* Aim of the exercise
Rewrite the lines of the material below, changing "phylum" to "division" everywhere and keeping everything else the same, with the pictures omitted.

* Stored items
=-=-=

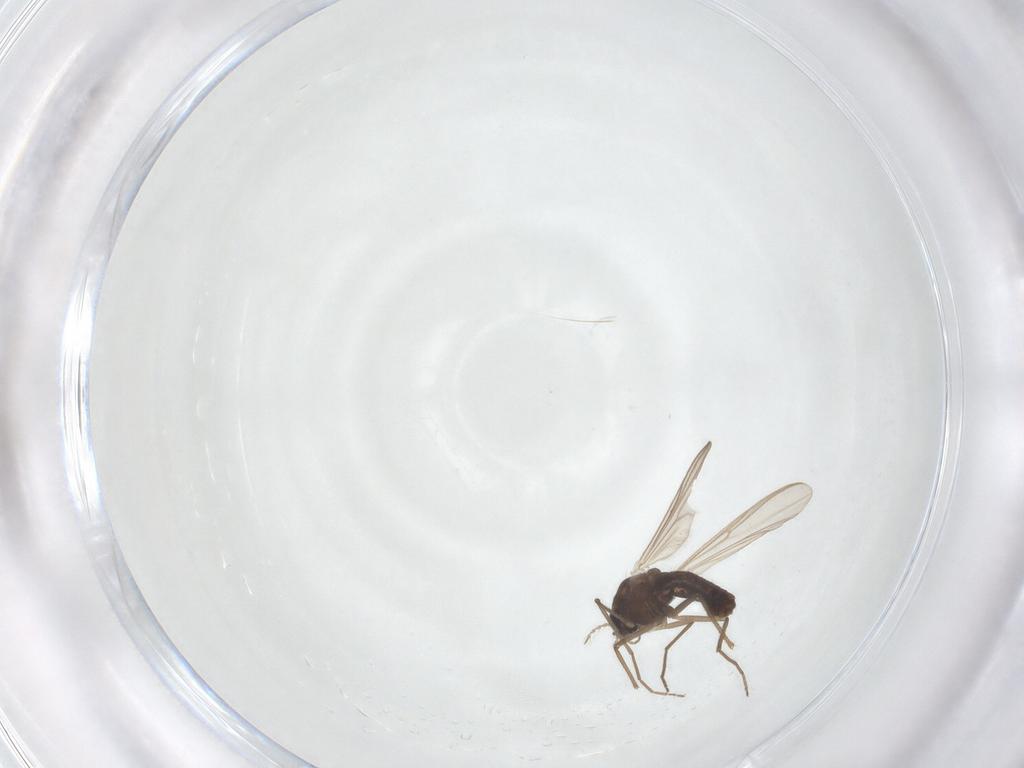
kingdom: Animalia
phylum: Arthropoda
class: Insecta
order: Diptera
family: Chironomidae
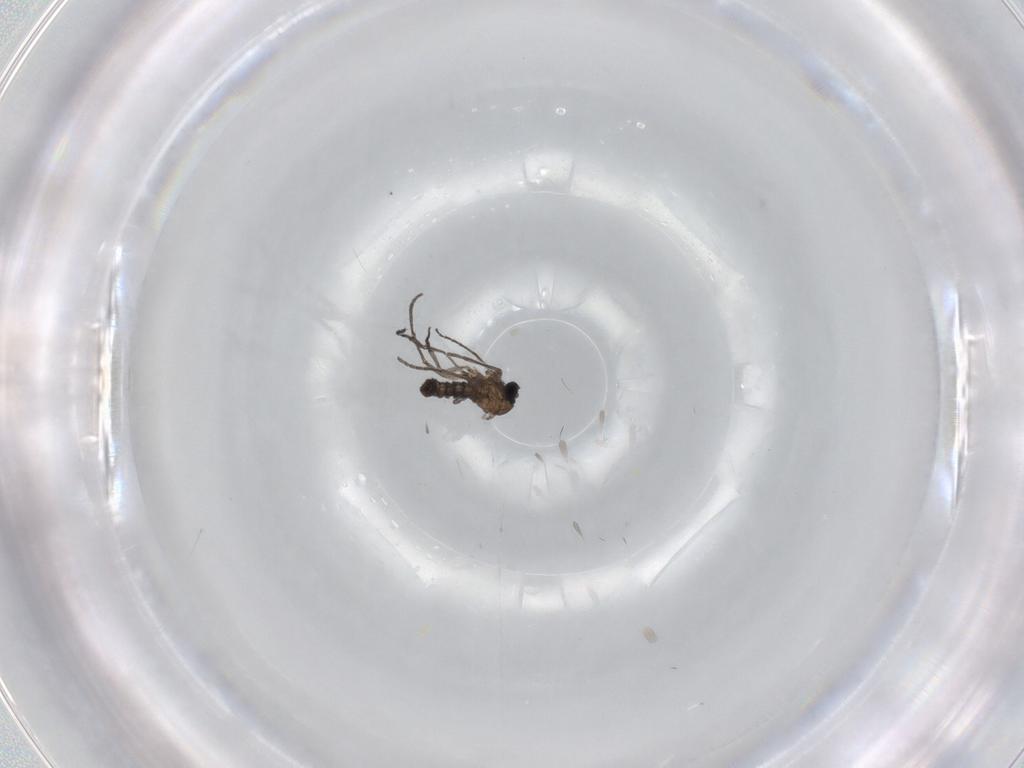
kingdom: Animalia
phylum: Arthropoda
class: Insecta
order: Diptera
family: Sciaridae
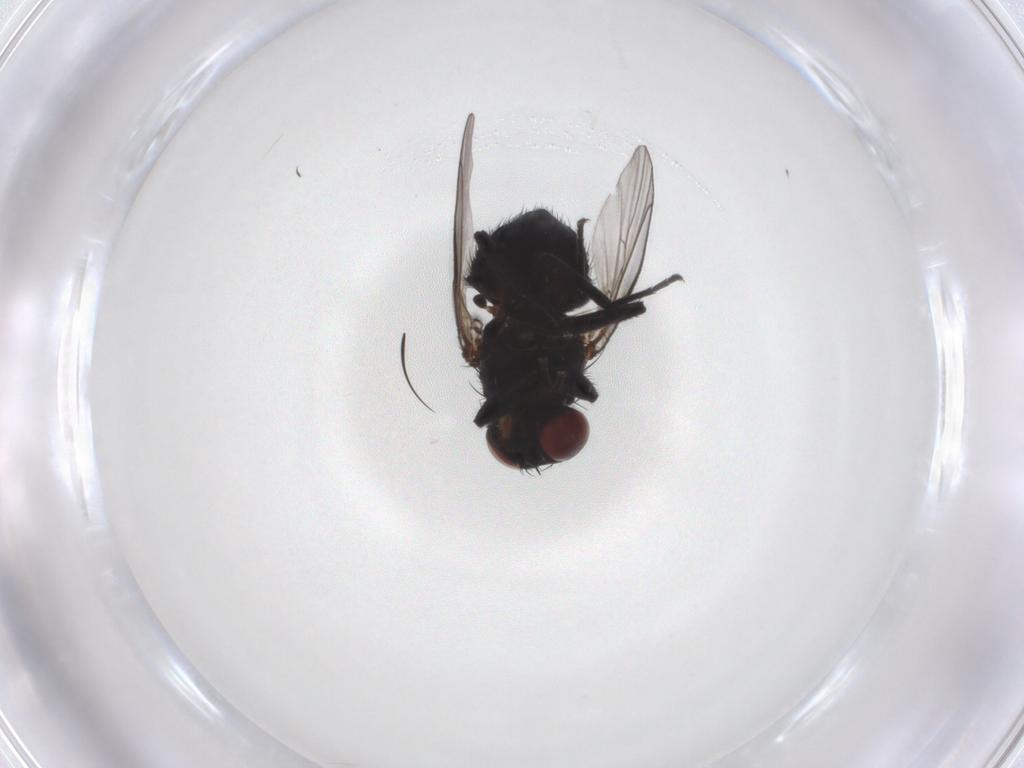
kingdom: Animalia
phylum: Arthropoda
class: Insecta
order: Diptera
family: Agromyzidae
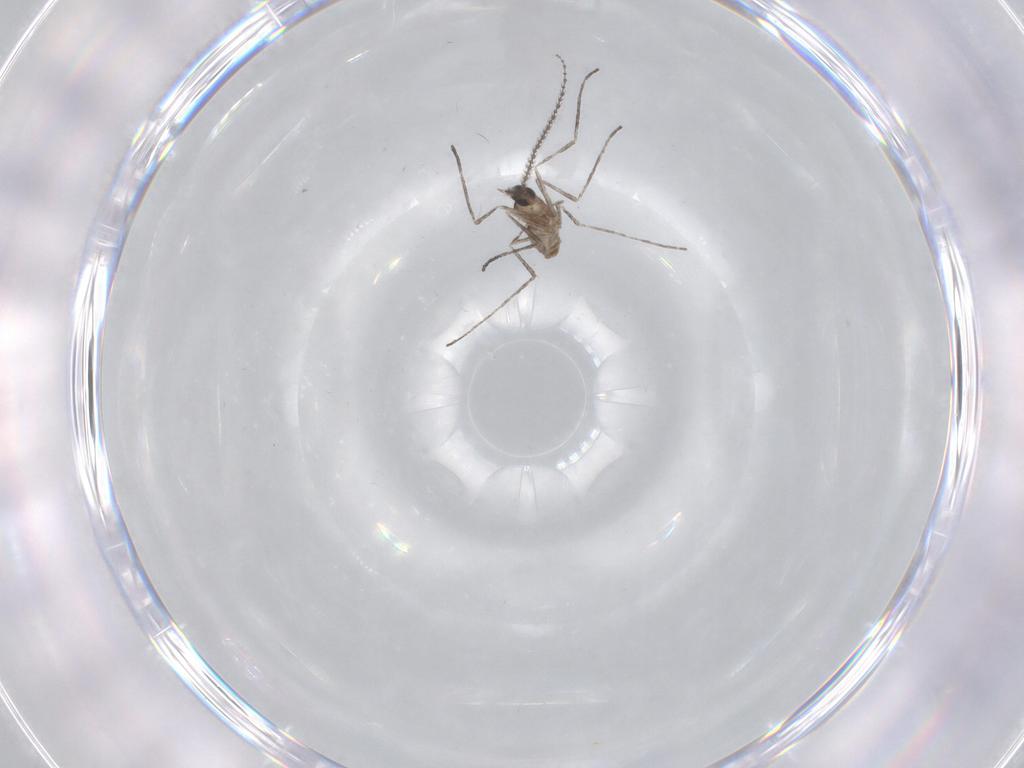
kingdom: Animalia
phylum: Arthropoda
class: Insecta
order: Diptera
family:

=-=-=

* Answer to this exercise
kingdom: Animalia
division: Arthropoda
class: Insecta
order: Diptera
family: Chironomidae
kingdom: Animalia
division: Arthropoda
class: Insecta
order: Diptera
family: Sciaridae
kingdom: Animalia
division: Arthropoda
class: Insecta
order: Diptera
family: Agromyzidae
kingdom: Animalia
division: Arthropoda
class: Insecta
order: Diptera
family:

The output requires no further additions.